Ich bin abgehauen und hatte ein echt schlimmes Jahr. Den Kontakt zu meinen Eltern habe ich abgebrochen, was dazu führte, dass ich mich noch einsamer fühlte. Ich war in einer verzweifelten Lage, habe alles versucht, um mich besser zu fühlen. Weil der Dekan ein gutes Wort für mich eingelegt hat, bekam ich woanders einen Wohnheimplatz. Aber die Einsamkeit blieb. Schließlich habe ich versucht, Selbstmord zu begehen, indem ich alle möglichen Tabletten geschluckt habe. Ein echter Hilfeschrei. Ich bitte nicht so leicht um Hilfe, weil ich Angst habe, abgelehnt zu werden oder mich lächerlich zu machen. Ich dachte, ich würde friedlich einschlafen, geriet aber furchtbar in Panik, und mein Herz hat geklopft wie verrückt.

Als ich wieder aus dem Krankenhaus kam, habe ich beschlossen, mir eine Pause zu gönnen. Ich bin jetzt viel zu Hause, kann mich aber durchaus beschäftigen. Seit Kurzem habe ich einen Freund, sodass ich nicht mehr so allein bin: Jemand, der immer für mich da ist und auf den ich mich verlassen kann. Gleichzeitig ist es eine ziemlich destruktive Beziehung, weil ich mich nach wie vor selbst verletze. Manchmal lasse ich mich an der Hochschule blicken, um etwas unter die Leute zu kommen. Wegen meiner Borderline-Störung gehe ich abends kaum in die Stadt. Zu viele Leute, zu viele Sinneseindrücke. Wenn ich unter Stress gerate, bekomme ich epileptische Anfälle und gerate total in Panik.

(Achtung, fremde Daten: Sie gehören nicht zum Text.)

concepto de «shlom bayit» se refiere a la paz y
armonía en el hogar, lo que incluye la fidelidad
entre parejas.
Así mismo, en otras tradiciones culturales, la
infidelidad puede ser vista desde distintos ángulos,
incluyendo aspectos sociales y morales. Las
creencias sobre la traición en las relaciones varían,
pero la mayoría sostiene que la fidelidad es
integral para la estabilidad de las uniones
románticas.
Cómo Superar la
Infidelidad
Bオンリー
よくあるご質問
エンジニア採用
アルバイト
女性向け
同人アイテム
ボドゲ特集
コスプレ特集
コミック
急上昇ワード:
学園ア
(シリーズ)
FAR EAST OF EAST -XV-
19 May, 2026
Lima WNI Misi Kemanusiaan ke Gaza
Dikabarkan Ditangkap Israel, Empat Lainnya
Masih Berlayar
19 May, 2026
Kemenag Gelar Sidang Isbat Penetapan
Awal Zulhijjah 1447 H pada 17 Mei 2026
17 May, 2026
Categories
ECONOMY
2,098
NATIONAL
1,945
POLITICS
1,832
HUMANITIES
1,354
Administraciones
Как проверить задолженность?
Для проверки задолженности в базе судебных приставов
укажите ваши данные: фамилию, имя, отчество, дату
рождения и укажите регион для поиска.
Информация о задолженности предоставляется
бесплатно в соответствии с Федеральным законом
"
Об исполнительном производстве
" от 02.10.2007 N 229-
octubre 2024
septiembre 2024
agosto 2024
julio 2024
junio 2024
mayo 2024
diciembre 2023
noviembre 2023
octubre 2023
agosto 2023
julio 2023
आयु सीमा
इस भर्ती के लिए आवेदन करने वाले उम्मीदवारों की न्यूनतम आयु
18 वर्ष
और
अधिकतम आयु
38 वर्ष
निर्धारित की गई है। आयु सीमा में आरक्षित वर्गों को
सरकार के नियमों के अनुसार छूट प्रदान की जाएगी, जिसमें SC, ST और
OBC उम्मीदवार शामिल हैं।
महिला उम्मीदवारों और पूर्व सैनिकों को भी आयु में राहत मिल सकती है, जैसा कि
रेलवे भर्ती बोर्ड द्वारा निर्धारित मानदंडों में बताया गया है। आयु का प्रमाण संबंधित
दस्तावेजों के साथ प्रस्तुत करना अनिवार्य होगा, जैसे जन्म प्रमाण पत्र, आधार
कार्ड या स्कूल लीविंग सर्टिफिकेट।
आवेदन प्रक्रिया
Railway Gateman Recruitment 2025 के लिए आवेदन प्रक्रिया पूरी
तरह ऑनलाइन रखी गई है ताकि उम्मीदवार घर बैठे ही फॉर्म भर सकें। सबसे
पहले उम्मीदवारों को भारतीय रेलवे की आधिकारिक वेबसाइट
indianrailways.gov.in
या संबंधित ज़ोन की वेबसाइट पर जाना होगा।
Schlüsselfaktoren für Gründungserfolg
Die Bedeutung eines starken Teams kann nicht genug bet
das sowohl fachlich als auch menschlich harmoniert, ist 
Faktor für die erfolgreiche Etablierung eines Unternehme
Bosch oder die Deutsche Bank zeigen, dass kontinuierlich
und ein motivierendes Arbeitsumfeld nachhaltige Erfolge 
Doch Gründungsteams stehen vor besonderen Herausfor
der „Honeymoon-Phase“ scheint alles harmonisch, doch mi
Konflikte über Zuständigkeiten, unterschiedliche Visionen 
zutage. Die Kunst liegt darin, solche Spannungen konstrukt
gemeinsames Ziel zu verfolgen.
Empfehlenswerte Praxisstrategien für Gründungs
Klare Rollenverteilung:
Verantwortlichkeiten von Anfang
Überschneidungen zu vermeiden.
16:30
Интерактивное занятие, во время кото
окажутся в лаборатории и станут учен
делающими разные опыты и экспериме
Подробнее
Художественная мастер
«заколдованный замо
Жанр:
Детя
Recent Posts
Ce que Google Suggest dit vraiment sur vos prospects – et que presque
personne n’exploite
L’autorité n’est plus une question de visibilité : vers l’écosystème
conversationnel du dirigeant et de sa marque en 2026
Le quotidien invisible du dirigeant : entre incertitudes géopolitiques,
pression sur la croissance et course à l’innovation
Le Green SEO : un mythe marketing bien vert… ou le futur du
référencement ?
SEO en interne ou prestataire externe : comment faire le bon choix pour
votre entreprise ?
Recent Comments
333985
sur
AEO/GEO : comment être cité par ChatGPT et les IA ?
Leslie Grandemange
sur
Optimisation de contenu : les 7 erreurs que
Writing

Inzwischen verstecke ich meine Narben nicht mehr, sondern laufe auch kurzärmelig rum. Früher trug ich Pulswärmer, die ich mir aus Socken gemacht habe. Bei schönem Wetter haben alle gefragt: Warum trägst du ständig Pulswärmer? Meine Selbstverletzung ist einfach ein Teil von mir. Die Beziehung zu meinen Eltern hat sich auch verbessert. Seit meine Mutter auf meinen Wunsch hin eine Ausstellung besucht hat, die von einer Selbsthilfeeinrichtung organisiert wurde, für die ich ehrenamtlich arbeite, können wir über das Thema sprechen. Sie versucht zu verstehen, und das weiß ich sehr zu schätzen. Mein Vater hat damit nach wie vor große Probleme.